Satisfacen un rito muy antiguo según los principios dictados por la democracia y 
el estado del bienestar. Los hay que se ponen de acuerdo y leen el mismo libro 
al mismo tiempo. Orgiástico, ¿no?, sexo en grupo. Y luego se reúnen para 
sacudirse toda la marroquinería literaria, después de la merienda y antes de la 
cena. ¡A la mierda! 
Yo me entretenía levantando chozas, pero no 
utilizaba planos. Llegaba el invierno y me fallaba la arquitectura. Cuando 
alguna novedad editorial irrumpía en escena (¡el debutante era joven, 
jovencísimo!), le preguntaba: ¿pero a dónde crees que vas?, ¿a qué vienen esas 
prisas?, no cambiarás el mundo tu solito… Y echaba un vistazo para medir mis 
fuerzas con el nuevo púgil, casi siempre altivo, injustamente desdeñoso, porque 
yo calentaría mi poderosa musculatura para vencer en el combate final. 
¿No es, acaso, posible, que la enfermedad sea al enfermo lo que al 
escritor la metáfora?
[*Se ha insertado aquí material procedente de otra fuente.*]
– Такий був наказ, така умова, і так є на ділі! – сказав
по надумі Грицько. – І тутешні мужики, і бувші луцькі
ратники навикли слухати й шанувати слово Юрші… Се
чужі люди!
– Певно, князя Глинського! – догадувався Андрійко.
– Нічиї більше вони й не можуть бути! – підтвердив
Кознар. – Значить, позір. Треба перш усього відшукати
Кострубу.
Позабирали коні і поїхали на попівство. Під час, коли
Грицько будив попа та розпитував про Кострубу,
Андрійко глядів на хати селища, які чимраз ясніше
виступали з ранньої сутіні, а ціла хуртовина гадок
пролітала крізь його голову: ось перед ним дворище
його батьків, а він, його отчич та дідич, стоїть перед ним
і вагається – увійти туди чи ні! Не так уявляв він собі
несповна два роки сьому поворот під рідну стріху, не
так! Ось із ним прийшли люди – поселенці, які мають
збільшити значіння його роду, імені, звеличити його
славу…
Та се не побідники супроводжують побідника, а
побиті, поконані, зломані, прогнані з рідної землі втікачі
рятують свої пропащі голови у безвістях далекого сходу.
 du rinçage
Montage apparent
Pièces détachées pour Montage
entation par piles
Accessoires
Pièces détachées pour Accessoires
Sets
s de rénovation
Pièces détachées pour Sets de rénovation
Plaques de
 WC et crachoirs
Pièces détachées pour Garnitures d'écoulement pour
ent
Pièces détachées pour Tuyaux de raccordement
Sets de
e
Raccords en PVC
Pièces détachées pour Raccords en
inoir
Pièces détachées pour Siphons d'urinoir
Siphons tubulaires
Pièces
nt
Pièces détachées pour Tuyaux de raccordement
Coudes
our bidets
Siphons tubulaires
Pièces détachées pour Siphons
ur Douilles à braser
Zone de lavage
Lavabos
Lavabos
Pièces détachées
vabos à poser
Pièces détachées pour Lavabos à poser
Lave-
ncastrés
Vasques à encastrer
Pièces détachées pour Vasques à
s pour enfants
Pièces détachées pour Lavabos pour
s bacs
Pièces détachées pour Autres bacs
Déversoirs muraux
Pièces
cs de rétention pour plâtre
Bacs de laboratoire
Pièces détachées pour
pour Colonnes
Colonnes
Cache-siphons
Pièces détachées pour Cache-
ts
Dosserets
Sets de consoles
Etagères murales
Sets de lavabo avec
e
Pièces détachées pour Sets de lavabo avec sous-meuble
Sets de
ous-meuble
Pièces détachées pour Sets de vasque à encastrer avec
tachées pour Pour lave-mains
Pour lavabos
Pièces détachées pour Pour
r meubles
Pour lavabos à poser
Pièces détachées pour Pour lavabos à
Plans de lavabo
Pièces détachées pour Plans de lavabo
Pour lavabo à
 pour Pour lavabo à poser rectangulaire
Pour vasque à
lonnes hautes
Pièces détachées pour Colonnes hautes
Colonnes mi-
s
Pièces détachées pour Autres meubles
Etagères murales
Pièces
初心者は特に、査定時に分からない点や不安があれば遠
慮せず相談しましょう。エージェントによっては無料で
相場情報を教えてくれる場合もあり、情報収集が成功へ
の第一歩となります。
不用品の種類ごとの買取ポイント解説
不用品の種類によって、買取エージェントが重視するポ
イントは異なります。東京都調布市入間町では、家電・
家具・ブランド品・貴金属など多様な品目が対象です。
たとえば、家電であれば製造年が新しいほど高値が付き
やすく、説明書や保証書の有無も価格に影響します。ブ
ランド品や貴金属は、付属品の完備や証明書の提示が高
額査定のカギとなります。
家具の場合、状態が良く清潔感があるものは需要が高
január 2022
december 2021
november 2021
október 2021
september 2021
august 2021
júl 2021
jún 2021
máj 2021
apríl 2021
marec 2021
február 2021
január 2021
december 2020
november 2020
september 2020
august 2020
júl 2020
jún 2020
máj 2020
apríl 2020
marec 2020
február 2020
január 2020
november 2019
Quizá esta maladie mía es la expresión de mi propio yo 
socavado. Me he convertido en un pozo seco del que, de pronto, brota un golpe de 
agua contaminada que vuelve a succionar la tierra. No me queda, pues, ni el 
consuelo de mirar más allá de mí mismo y contemplar mi obra póstuma. 
Sé 
que te reirías al recibir de tu cartero lo que tú mismo escarniarás como un 
género anacrónico, pero antes recibirás noticias mías. Dime, amigo mío, ¿qué es 
todo ese exhibicionismo de los tecnócratas, con sus nuevos salones y su 
jerigonza? ¡Relaciones! ¿Acaso creen que han descubierto la pólvora o la 
penicilina? 
Me hago viejo, Francis. El mimetismo y el camuflaje son 
cartas que no existen ya en mi baraja. Me dispongo, pues, a dejarme llevar por 
la tinta, mucha o poca, que aún quede en mi tintero.